● What the exercise asks
What is needed is an exact copy of every entry.

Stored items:

-=-=-=-=-

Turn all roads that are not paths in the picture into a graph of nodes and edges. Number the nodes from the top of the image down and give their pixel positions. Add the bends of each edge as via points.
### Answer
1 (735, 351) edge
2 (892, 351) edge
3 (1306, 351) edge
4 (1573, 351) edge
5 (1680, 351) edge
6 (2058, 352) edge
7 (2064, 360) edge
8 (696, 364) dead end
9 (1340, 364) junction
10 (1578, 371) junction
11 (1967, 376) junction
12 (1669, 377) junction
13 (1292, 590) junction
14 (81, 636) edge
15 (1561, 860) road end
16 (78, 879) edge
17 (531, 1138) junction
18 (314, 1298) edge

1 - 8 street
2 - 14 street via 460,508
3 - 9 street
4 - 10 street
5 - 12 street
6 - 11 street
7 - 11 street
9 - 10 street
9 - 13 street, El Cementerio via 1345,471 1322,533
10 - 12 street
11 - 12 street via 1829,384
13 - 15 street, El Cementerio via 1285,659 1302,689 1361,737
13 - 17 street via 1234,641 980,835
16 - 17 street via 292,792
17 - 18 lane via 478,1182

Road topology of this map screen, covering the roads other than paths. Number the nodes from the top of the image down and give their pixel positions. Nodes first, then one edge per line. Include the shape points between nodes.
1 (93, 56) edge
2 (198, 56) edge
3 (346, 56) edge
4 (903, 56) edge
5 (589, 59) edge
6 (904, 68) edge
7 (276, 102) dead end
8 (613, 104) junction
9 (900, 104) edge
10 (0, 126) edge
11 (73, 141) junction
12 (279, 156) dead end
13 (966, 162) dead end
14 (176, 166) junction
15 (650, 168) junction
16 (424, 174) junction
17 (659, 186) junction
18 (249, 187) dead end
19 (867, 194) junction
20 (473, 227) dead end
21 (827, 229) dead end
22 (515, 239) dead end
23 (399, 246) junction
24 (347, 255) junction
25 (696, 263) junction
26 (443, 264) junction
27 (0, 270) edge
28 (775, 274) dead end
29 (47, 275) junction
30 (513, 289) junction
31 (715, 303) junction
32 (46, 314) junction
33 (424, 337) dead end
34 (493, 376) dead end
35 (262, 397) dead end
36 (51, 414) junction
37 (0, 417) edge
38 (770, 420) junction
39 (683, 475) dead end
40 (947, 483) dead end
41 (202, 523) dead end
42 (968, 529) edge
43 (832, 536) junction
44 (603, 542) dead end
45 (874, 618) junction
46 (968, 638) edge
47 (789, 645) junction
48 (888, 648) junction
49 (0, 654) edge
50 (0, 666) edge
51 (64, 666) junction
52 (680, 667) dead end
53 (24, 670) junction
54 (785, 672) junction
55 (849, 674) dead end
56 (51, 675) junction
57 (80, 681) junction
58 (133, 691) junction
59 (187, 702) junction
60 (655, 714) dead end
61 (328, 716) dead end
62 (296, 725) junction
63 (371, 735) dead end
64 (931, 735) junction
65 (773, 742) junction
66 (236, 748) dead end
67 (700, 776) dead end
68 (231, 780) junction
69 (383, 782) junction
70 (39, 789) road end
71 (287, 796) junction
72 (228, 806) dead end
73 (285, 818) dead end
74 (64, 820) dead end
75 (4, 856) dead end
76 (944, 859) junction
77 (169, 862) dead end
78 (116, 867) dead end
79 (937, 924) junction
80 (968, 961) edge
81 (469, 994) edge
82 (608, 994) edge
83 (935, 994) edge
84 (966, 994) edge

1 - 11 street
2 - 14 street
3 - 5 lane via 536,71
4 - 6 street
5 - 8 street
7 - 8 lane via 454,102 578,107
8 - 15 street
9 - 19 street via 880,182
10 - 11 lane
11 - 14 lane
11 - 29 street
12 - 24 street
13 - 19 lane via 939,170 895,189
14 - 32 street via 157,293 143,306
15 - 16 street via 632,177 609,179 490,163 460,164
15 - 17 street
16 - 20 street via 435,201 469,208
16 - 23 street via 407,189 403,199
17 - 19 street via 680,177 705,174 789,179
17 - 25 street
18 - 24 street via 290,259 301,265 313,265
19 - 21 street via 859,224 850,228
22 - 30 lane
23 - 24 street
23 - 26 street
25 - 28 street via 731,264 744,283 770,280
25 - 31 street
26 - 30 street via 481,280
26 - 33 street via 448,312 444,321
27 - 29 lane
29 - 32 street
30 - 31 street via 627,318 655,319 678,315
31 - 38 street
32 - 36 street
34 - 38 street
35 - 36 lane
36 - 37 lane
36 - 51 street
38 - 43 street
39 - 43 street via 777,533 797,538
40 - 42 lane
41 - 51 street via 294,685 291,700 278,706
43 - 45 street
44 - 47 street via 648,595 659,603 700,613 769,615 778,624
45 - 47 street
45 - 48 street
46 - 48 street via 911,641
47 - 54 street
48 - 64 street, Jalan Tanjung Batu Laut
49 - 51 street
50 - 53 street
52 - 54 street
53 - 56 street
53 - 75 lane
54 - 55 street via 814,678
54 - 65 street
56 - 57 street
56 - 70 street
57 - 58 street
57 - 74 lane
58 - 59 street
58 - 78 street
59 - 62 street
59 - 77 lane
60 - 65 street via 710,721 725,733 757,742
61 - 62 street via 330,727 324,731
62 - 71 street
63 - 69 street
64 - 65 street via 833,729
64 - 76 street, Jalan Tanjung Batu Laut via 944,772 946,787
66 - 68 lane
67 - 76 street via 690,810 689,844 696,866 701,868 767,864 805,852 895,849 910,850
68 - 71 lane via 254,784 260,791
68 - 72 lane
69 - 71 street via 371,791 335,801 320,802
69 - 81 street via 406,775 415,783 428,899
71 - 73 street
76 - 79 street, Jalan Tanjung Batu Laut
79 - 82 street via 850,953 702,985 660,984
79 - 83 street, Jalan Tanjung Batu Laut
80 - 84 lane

-=-=-=-=-

● Result of this task
Turn all roads that are not paths in the picture into a graph of nodes and edges. Number the nodes from the top of the image down and give their pixel positions. Add the bends of each edge as via points.
### Answer
1 (735, 351) edge
2 (892, 351) edge
3 (1306, 351) edge
4 (1573, 351) edge
5 (1680, 351) edge
6 (2058, 352) edge
7 (2064, 360) edge
8 (696, 364) dead end
9 (1340, 364) junction
10 (1578, 371) junction
11 (1967, 376) junction
12 (1669, 377) junction
13 (1292, 590) junction
14 (81, 636) edge
15 (1561, 860) road end
16 (78, 879) edge
17 (531, 1138) junction
18 (314, 1298) edge

1 - 8 street
2 - 14 street via 460,508
3 - 9 street
4 - 10 street
5 - 12 street
6 - 11 street
7 - 11 street
9 - 10 street
9 - 13 street, El Cementerio via 1345,471 1322,533
10 - 12 street
11 - 12 street via 1829,384
13 - 15 street, El Cementerio via 1285,659 1302,689 1361,737
13 - 17 street via 1234,641 980,835
16 - 17 street via 292,792
17 - 18 lane via 478,1182

Road topology of this map screen, covering the roads other than paths. Number the nodes from the top of the image down and give their pixel positions. Nodes first, then one edge per line. Include the shape points between nodes.
1 (93, 56) edge
2 (198, 56) edge
3 (346, 56) edge
4 (903, 56) edge
5 (589, 59) edge
6 (904, 68) edge
7 (276, 102) dead end
8 (613, 104) junction
9 (900, 104) edge
10 (0, 126) edge
11 (73, 141) junction
12 (279, 156) dead end
13 (966, 162) dead end
14 (176, 166) junction
15 (650, 168) junction
16 (424, 174) junction
17 (659, 186) junction
18 (249, 187) dead end
19 (867, 194) junction
20 (473, 227) dead end
21 (827, 229) dead end
22 (515, 239) dead end
23 (399, 246) junction
24 (347, 255) junction
25 (696, 263) junction
26 (443, 264) junction
27 (0, 270) edge
28 (775, 274) dead end
29 (47, 275) junction
30 (513, 289) junction
31 (715, 303) junction
32 (46, 314) junction
33 (424, 337) dead end
34 (493, 376) dead end
35 (262, 397) dead end
36 (51, 414) junction
37 (0, 417) edge
38 (770, 420) junction
39 (683, 475) dead end
40 (947, 483) dead end
41 (202, 523) dead end
42 (968, 529) edge
43 (832, 536) junction
44 (603, 542) dead end
45 (874, 618) junction
46 (968, 638) edge
47 (789, 645) junction
48 (888, 648) junction
49 (0, 654) edge
50 (0, 666) edge
51 (64, 666) junction
52 (680, 667) dead end
53 (24, 670) junction
54 (785, 672) junction
55 (849, 674) dead end
56 (51, 675) junction
57 (80, 681) junction
58 (133, 691) junction
59 (187, 702) junction
60 (655, 714) dead end
61 (328, 716) dead end
62 (296, 725) junction
63 (371, 735) dead end
64 (931, 735) junction
65 (773, 742) junction
66 (236, 748) dead end
67 (700, 776) dead end
68 (231, 780) junction
69 (383, 782) junction
70 (39, 789) road end
71 (287, 796) junction
72 (228, 806) dead end
73 (285, 818) dead end
74 (64, 820) dead end
75 (4, 856) dead end
76 (944, 859) junction
77 (169, 862) dead end
78 (116, 867) dead end
79 (937, 924) junction
80 (968, 961) edge
81 (469, 994) edge
82 (608, 994) edge
83 (935, 994) edge
84 (966, 994) edge

1 - 11 street
2 - 14 street
3 - 5 lane via 536,71
4 - 6 street
5 - 8 street
7 - 8 lane via 454,102 578,107
8 - 15 street
9 - 19 street via 880,182
10 - 11 lane
11 - 14 lane
11 - 29 street
12 - 24 street
13 - 19 lane via 939,170 895,189
14 - 32 street via 157,293 143,306
15 - 16 street via 632,177 609,179 490,163 460,164
15 - 17 street
16 - 20 street via 435,201 469,208
16 - 23 street via 407,189 403,199
17 - 19 street via 680,177 705,174 789,179
17 - 25 street
18 - 24 street via 290,259 301,265 313,265
19 - 21 street via 859,224 850,228
22 - 30 lane
23 - 24 street
23 - 26 street
25 - 28 street via 731,264 744,283 770,280
25 - 31 street
26 - 30 street via 481,280
26 - 33 street via 448,312 444,321
27 - 29 lane
29 - 32 street
30 - 31 street via 627,318 655,319 678,315
31 - 38 street
32 - 36 street
34 - 38 street
35 - 36 lane
36 - 37 lane
36 - 51 street
38 - 43 street
39 - 43 street via 777,533 797,538
40 - 42 lane
41 - 51 street via 294,685 291,700 278,706
43 - 45 street
44 - 47 street via 648,595 659,603 700,613 769,615 778,624
45 - 47 street
45 - 48 street
46 - 48 street via 911,641
47 - 54 street
48 - 64 street, Jalan Tanjung Batu Laut
49 - 51 street
50 - 53 street
52 - 54 street
53 - 56 street
53 - 75 lane
54 - 55 street via 814,678
54 - 65 street
56 - 57 street
56 - 70 street
57 - 58 street
57 - 74 lane
58 - 59 street
58 - 78 street
59 - 62 street
59 - 77 lane
60 - 65 street via 710,721 725,733 757,742
61 - 62 street via 330,727 324,731
62 - 71 street
63 - 69 street
64 - 65 street via 833,729
64 - 76 street, Jalan Tanjung Batu Laut via 944,772 946,787
66 - 68 lane
67 - 76 street via 690,810 689,844 696,866 701,868 767,864 805,852 895,849 910,850
68 - 71 lane via 254,784 260,791
68 - 72 lane
69 - 71 street via 371,791 335,801 320,802
69 - 81 street via 406,775 415,783 428,899
71 - 73 street
76 - 79 street, Jalan Tanjung Batu Laut
79 - 82 street via 850,953 702,985 660,984
79 - 83 street, Jalan Tanjung Batu Laut
80 - 84 lane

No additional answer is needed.